KÖPRÜ = (köprü nedir; köprü ne demek; köprü İngilizcesi) Omuzları yere değdirmemek için ayakları ve alnı yere dayayıp beli yukarı kaldırarak alınan durum.

KÖPRÜ = (köprü nedir; köprü ne demek; köprü İngilizcesi) Sahne üstünde geçit, köprü.

KÖPRÜ = (köprü nedir; köprü ne demek; köprü İngilizcesi) Tellerin gövde üzerinde durmasını sağlayan metal parça.

KÖPRÜ = (köprü nedir; köprü ne demek; köprü İngilizcesi) TV. 1. Verici bir yayaçla ortak bir besleme kablosu ve dalgalıktan yararlanan resim ve ses vericilerinin çıkışlarının bağlandığı aygıt. 2. Alıcı dalgalıklarda iki dalgalığı ortak bir iniş kablosuna bağlayan aygıt. 3. Ortak dalgalıklarda bu dalgalığın çıkışını değişik almaçların girişlerine dağıtan aygıt.

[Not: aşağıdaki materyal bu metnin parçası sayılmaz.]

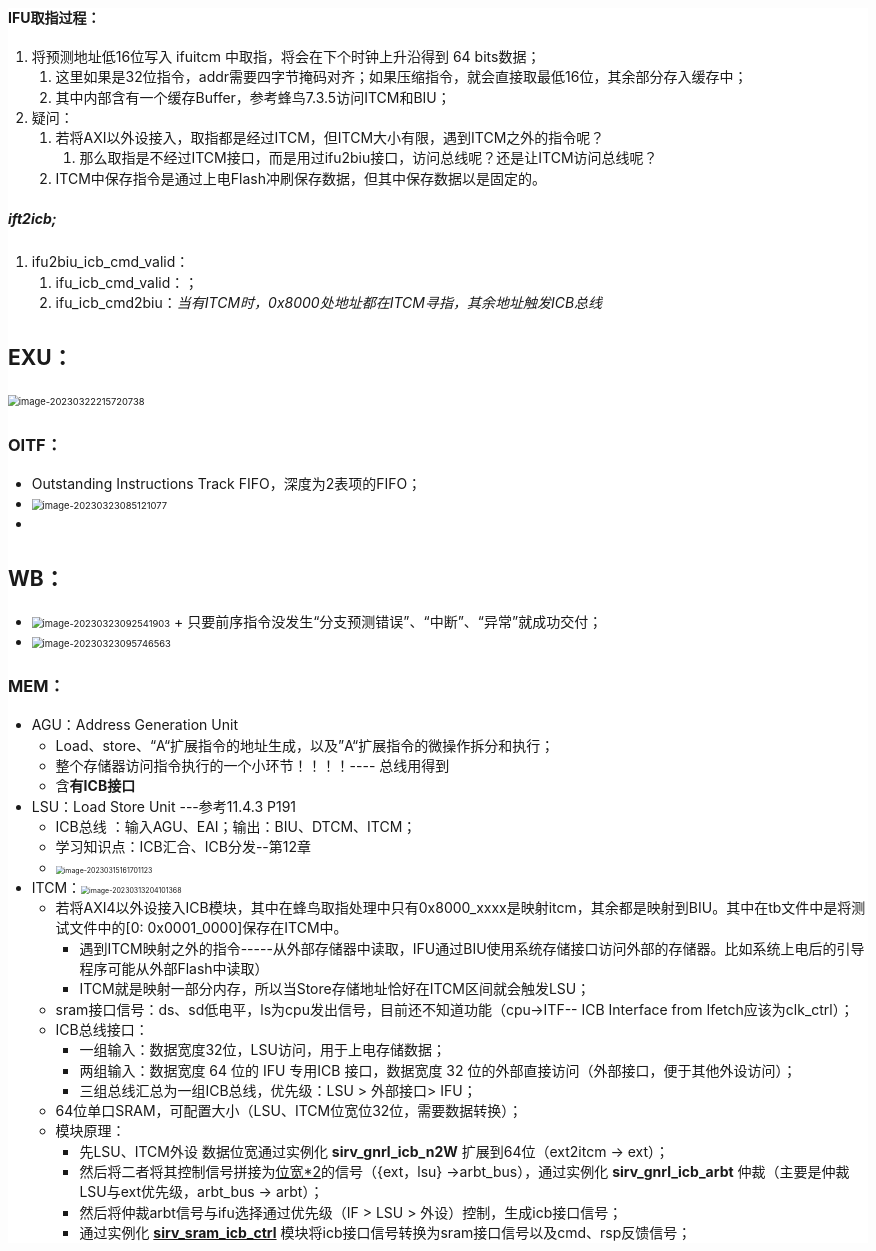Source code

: #### IFU取指过程：

1. 将预测地址低16位写入 ifuitcm 中取指，将会在下个时钟上升沿得到 64 bits数据；
   1. 这里如果是32位指令，addr需要四字节掩码对齐；如果压缩指令，就会直接取最低16位，其余部分存入缓存中；
   2. 其中内部含有一个缓存Buffer，参考蜂鸟7.3.5访问ITCM和BIU；
2. 疑问：
   1. 若将AXI以外设接入，取指都是经过ITCM，但ITCM大小有限，遇到ITCM之外的指令呢？
      1. 那么取指是不经过ITCM接口，而是用过ifu2biu接口，访问总线呢？还是让ITCM访问总线呢？
   2. ITCM中保存指令是通过上电Flash冲刷保存数据，但其中保存数据以是固定的。

##### ift2icb;

1. ifu2biu_icb_cmd_valid：
   1. ifu_icb_cmd_valid：；
   2. ifu_icb_cmd2biu：*当有ITCM时，0x8000处地址都在ITCM寻指，其余地址触发ICB总线*


## EXU：

<img src="C:\Users\ZPN\AppData\Roaming\Typora\typora-user-images\image-20230322215720738.png" alt="image-20230322215720738" style="zoom:67%;" />



### OITF：

+ Outstanding Instructions Track FIFO，深度为2表项的FIFO；
+ <img src="C:\Users\ZPN\AppData\Roaming\Typora\typora-user-images\image-20230323085121077.png" alt="image-20230323085121077" style="zoom:67%;" />
+ 

## WB：

+ <img src="C:\Users\ZPN\AppData\Roaming\Typora\typora-user-images\image-20230323092541903.png" alt="image-20230323092541903" style="zoom:67%;" />
  + 只要前序指令没发生“分支预测错误”、“中断”、“异常”就成功交付；
+ <img src="C:\Users\ZPN\AppData\Roaming\Typora\typora-user-images\image-20230323095746563.png" alt="image-20230323095746563" style="zoom:67%;" />

### MEM：

+ AGU：Address Generation Unit
  + Load、store、“A“扩展指令的地址生成，以及”A“扩展指令的微操作拆分和执行；
  + 整个存储器访问指令执行的一个小环节！！！！---- 总线用得到
  + 含**有ICB接口**
+ LSU：Load Store Unit ---参考11.4.3 P191
  + ICB总线 ：输入AGU、EAI；输出：BIU、DTCM、ITCM；
  + 学习知识点：ICB汇合、ICB分发--第12章
  + <img src="C:\Users\ZPN\AppData\Roaming\Typora\typora-user-images\image-20230315161701123.png" alt="image-20230315161701123" style="zoom:50%;" />
+ ITCM：<img src="C:\Users\ZPN\AppData\Roaming\Typora\typora-user-images\image-20230313204101368.png" alt="image-20230313204101368" style="zoom:50%;" />
  + 若将AXI4以外设接入ICB模块，其中在蜂鸟取指处理中只有0x8000_xxxx是映射itcm，其余都是映射到BIU。其中在tb文件中是将测试文件中的[0: 0x0001_0000]保存在ITCM中。
    + 遇到ITCM映射之外的指令-----从外部存储器中读取，IFU通过BIU使用系统存储接口访问外部的存储器。比如系统上电后的引导程序可能从外部Flash中读取）
    + ITCM就是映射一部分内存，所以当Store存储地址恰好在ITCM区间就会触发LSU；
  + sram接口信号：ds、sd低电平，ls为cpu发出信号，目前还不知道功能（cpu->ITF-- ICB Interface from Ifetch应该为clk_ctrl）；
  + ICB总线接口：
    + 一组输入：数据宽度32位，LSU访问，用于上电存储数据；
    + 两组输入：数据宽度 64 位的 IFU 专用ICB 接口，数据宽度 32 位的外部直接访问（外部接口，便于其他外设访问）；
    + 三组总线汇总为一组ICB总线，优先级：LSU > 外部接口> IFU；
  + 64位单口SRAM，可配置大小（LSU、ITCM位宽位32位，需要数据转换）；
  + 模块原理：
    + 先LSU、ITCM外设 数据位宽通过实例化 **sirv_gnrl_icb_n2W** 扩展到64位（ext2itcm -> ext）；
    + 然后将二者将其控制信号拼接为<u>位宽*2</u>的信号（{ext，lsu} ->arbt_bus），通过实例化 **sirv_gnrl_icb_arbt** 仲裁（主要是仲裁LSU与ext优先级，arbt_bus -> arbt）；
    + 然后将仲裁arbt信号与ifu选择通过优先级（IF > LSU > 外设）控制，生成icb接口信号；
    + 通过实例化 **<u>sirv_sram_icb_ctrl</u>** 模块将icb接口信号转换为sram接口信号以及cmd、rsp反馈信号；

KÖPRÜ = (köprü nedir; köprü ne demek; köprü İngilizcesi) Vücudun, sırt yere dönük olarak el-taban, baş-taban ya da el-diz, baş-diz dayanak yüzeyleri arasında yay biçimi dayalı bulunduğu durum.

köprü = bridge [öz Türkçe - eski terim]

köprü = istmus [öz Türkçe - eski terim]

köprü = pons [öz Türkçe - eski terim]

köprü = cisr [Türkçe - Osmanlıca]

KÖPRÜ = Akarsu yatakları üzerinde geçişi sağlamak üzere inşa edilen; gözlerinden herhangi birinin mesnet eksenleri arasındaki açıklığı, köprü ekseni boyunca on metre ve daha büyük olan yapıları (Kemer köprülerde açıklık ölçüsü için kemer sathının en alçak seviyesindeki dik serbest açıklık esas alınır.)